East and West collide on New York's Upper East Side.
Henri Neuendorf ShareShare This Article
Currently on view at Tilton Gallery is a solo exhibition of new paintings by the Chinese artist Gang Zhao. Known for blending Eastern and Western influences in his semi-representational figurations and landscapes, Zhao seamlessly introduces sensibilities from both worlds into his paintings.
In fact, Beijing-born Zhao studied in Europe and the United States, living in the US for twenty years—and earning citizenship—before returning to China in 2006.
Zhao was a member of the controversial, avant-garde Stars Group that exhibited in Beijing in the 1970s, when the artist was just a teenager. The group is remembered, among other reasons, for its radical political gestures, as when it staged an influential albeit unsuccessful protest against the Communist Party of China’s control of the arts.
Upon leaving China, Zhao went on to study in Holland at the State Academy of Fine Art, Maastricht, and at Vassar and Bard Colleges in the US. This Western education and Eastern upbringing come together on Zhao’s canvasses, which depict a Western technical approach yet also feature distinctly Asian subject matter.
The work is aesthetically striking and both art historically and intellectually rooted. Zhao often borrows influences from historical paintings and artifacts and reimagines them in a distinctly contemporary style.

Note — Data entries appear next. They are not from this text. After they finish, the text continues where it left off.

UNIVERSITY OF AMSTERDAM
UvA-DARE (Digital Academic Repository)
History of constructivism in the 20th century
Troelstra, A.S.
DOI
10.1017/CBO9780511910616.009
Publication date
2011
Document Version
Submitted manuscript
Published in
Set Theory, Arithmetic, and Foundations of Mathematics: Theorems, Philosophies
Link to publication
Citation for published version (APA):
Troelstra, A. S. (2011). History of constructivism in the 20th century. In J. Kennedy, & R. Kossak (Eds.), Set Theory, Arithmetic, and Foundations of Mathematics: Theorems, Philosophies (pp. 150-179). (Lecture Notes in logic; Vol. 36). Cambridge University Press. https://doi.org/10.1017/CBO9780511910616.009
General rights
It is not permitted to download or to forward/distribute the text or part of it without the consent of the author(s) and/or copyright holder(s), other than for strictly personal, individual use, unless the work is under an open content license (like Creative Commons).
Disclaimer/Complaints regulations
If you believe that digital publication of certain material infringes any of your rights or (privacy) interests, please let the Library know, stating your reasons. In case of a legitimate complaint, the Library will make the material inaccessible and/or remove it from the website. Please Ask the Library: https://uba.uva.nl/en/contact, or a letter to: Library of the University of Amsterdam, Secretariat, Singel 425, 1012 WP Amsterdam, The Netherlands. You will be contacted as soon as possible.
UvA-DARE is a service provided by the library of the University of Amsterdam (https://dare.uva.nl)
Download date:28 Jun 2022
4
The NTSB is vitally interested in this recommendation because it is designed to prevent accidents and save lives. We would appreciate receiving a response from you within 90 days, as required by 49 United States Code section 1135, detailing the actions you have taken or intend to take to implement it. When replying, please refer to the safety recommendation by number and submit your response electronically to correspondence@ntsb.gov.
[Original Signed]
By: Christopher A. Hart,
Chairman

“I make paintings about painting, in a way of being absent, but not in the way of mere abstraction,” Zhao explained in a statement. “I am an absentee, not present, not an active participant in what I am making. I remain empty of individual identity; the forms on my canvas are also empty of identity, constituted only by the process of their creation, abiding by the Buddhist principle of anatman.”
“Gang Zhao” runs at Tilton Gallery, New York, from September 13–October 22, 2016.